Several other well-publicized legal battles from around the state over new housing projects opposed on CEQA grounds have similarly generated substantial publicity and heated public controversy.
While there has been longstanding, generalized debate between CEQA’s supporters and detractors, the perception in some quarters that CEQA is being weaponized to defeat much-needed California housing developments has both ratcheted up that debate and focused it directly on CEQA’s application to California housing projects.

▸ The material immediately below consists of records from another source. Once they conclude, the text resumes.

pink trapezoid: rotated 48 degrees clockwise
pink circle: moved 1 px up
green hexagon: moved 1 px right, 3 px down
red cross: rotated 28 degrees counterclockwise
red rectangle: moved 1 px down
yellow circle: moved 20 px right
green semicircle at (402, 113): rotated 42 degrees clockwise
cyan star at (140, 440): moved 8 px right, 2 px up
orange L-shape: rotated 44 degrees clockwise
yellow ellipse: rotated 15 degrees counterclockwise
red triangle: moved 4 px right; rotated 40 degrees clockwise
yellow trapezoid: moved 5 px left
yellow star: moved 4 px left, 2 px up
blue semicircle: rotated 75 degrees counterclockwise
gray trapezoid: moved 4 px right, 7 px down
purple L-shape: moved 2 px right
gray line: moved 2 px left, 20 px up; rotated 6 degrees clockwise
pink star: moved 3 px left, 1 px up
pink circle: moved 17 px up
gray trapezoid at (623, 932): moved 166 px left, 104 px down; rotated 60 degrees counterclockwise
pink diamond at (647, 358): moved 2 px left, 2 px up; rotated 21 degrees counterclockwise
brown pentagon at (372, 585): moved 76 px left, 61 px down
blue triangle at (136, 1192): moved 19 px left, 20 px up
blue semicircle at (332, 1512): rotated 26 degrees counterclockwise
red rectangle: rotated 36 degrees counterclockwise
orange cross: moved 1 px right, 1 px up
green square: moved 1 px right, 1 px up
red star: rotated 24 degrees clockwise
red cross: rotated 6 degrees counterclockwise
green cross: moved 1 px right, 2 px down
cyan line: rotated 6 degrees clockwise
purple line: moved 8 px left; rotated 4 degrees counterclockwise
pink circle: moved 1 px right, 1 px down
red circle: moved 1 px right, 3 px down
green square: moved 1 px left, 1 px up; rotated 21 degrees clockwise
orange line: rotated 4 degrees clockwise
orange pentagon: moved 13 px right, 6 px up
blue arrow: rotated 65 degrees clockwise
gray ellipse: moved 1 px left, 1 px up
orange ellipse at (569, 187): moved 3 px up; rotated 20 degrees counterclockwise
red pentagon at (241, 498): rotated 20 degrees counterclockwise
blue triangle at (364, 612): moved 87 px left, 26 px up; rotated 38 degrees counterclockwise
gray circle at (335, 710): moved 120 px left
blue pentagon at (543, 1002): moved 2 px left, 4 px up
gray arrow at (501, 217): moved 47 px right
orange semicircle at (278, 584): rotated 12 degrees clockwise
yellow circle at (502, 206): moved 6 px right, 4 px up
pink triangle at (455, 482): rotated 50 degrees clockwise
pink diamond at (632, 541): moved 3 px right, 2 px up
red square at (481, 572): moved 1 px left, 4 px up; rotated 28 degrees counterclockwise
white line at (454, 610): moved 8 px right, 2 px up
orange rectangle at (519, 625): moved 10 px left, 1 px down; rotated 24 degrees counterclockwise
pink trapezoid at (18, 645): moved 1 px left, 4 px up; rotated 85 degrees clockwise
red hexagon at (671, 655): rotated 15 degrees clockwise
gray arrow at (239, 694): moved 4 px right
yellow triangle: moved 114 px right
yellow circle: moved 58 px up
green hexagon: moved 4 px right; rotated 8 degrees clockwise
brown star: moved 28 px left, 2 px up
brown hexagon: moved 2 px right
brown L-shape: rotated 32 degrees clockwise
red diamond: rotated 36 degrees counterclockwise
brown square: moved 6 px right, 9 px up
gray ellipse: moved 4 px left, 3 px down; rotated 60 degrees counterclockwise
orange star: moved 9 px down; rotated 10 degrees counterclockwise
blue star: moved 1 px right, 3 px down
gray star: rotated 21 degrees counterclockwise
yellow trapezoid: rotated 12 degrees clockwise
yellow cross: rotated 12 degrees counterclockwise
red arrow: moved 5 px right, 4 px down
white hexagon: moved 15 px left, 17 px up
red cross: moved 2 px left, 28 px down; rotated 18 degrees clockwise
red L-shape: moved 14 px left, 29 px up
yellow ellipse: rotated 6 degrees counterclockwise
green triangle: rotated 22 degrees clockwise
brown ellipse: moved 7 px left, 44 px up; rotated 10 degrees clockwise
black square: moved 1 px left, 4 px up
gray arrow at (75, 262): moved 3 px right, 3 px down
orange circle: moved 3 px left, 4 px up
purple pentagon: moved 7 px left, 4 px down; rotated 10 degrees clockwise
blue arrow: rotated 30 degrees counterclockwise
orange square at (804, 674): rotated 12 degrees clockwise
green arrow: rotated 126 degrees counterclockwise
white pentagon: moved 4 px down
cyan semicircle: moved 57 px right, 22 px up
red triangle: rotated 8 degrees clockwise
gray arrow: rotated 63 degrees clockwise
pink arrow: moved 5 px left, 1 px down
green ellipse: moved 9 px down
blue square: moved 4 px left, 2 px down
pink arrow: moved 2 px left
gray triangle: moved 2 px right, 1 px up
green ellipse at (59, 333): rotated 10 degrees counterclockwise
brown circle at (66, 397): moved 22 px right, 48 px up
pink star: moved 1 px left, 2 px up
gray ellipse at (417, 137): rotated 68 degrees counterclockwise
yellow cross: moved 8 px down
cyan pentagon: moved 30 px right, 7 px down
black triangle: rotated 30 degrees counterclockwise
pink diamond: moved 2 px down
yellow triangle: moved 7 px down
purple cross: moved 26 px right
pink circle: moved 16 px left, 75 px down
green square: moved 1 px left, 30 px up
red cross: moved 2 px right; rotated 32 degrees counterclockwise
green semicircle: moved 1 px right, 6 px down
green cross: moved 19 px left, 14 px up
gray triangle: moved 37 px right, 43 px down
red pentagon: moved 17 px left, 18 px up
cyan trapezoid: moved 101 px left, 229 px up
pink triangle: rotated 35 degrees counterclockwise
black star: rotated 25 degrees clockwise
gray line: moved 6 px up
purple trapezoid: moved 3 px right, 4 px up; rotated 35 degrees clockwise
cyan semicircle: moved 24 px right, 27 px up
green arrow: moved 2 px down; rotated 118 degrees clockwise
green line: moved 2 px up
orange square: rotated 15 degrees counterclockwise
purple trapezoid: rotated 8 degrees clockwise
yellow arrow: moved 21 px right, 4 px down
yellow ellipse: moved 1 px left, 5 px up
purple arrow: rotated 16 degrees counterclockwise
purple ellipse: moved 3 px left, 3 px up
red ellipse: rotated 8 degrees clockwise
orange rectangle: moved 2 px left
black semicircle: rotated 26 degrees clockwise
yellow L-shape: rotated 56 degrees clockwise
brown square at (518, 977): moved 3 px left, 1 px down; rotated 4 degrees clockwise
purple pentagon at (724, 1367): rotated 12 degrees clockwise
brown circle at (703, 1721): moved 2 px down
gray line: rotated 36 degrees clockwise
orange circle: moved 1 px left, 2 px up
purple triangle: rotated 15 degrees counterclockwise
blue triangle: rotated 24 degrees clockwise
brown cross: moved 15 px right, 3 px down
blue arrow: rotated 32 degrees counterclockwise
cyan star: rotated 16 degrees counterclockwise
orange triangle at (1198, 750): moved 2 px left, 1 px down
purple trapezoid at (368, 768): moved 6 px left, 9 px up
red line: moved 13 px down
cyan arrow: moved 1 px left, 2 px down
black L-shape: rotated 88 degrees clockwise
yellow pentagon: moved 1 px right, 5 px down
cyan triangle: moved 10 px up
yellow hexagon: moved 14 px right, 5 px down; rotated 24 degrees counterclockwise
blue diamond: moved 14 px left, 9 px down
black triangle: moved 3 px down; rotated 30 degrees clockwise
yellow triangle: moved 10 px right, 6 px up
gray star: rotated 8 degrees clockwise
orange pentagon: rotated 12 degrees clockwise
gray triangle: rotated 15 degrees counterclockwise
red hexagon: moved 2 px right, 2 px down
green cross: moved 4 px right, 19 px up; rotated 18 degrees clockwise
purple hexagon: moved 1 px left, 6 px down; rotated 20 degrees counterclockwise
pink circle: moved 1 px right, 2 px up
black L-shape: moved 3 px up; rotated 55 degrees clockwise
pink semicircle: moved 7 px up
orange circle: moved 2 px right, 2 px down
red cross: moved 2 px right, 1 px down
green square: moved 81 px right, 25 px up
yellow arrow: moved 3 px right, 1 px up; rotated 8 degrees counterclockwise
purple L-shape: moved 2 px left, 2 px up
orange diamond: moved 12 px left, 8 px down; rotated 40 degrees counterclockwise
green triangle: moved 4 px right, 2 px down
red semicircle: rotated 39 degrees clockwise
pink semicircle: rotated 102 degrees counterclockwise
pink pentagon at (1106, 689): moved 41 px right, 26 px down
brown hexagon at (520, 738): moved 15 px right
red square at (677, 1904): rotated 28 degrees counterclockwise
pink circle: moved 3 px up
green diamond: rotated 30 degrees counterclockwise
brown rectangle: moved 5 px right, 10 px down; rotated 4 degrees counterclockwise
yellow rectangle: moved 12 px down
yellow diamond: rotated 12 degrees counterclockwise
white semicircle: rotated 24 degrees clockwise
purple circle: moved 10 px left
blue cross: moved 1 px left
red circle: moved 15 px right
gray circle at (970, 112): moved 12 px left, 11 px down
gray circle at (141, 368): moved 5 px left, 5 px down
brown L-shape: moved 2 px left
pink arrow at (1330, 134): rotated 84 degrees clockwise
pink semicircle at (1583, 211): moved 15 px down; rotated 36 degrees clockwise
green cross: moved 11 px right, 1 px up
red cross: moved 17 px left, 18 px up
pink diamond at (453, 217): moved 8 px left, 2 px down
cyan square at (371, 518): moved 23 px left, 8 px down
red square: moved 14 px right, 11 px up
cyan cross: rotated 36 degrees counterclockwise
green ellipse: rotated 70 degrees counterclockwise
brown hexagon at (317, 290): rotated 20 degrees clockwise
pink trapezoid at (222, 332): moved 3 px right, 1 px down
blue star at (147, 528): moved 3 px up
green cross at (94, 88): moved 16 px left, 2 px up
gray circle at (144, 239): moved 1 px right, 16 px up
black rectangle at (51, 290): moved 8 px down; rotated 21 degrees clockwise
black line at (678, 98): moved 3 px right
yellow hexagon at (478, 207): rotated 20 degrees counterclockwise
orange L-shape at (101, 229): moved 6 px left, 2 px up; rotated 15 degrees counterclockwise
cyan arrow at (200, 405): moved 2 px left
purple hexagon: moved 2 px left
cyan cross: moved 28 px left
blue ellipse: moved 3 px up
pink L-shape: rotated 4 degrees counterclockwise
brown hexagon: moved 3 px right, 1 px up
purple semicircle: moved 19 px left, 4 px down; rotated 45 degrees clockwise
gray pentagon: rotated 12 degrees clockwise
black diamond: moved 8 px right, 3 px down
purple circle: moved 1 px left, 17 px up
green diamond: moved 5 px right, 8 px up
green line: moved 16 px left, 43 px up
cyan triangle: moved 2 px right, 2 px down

Which brings us back to the Little Hoover Commission and its upcoming hearings on potential “reforms” to CEQA. In recent months, a number of California’s political leaders have urged the Legislature to fundamentally revise CEQA in face of the housing controversy, and suggested that the Commission examine the issue as part of that process.
In announcing its three scheduled hearings on CEQA (scheduled for March 16th, April 13th and April 27th), the Little Hoover Commission states on its website that it will “evaluate the nature and extent of CEQA’s impact on housing, land use, and other issues. The Commission will also explore the present state of the CEQA process and consider whether changes to CEQA or the CEQA process may be merited…”
To be sure, recent developments strongly suggest that the relationship between CEQA and proposed new housing projects–especially those in already urbanized areas of California with existing infrastructure and mass transit resources–needs to be better reconciled. And this is not a policy debate that can be resolved simply through a series of “one-off,” legislatively-devised CEQA exemptions. A more comprehensive review and set of potential reforms is needed.
However, the Legislature and Governor Newsom should not view this current “grinding of CEQA/housing gears” as an opportunity to radically revise–or even eviscerate–California’s landmark environmental law. Numerous academic studies have documented the many ways in which CEQA has served to protect and preserve California’s environment, while promoting a healthier population and state economy over the past half-century.
State leaders would instead do well to await the conclusion of the Little Hoover Commission’s upcoming hearings and the issuance of its report on potential CEQA reforms before taking legislative action. A legislative scalpel is needed here, not application of a sledgehammer to CEQA.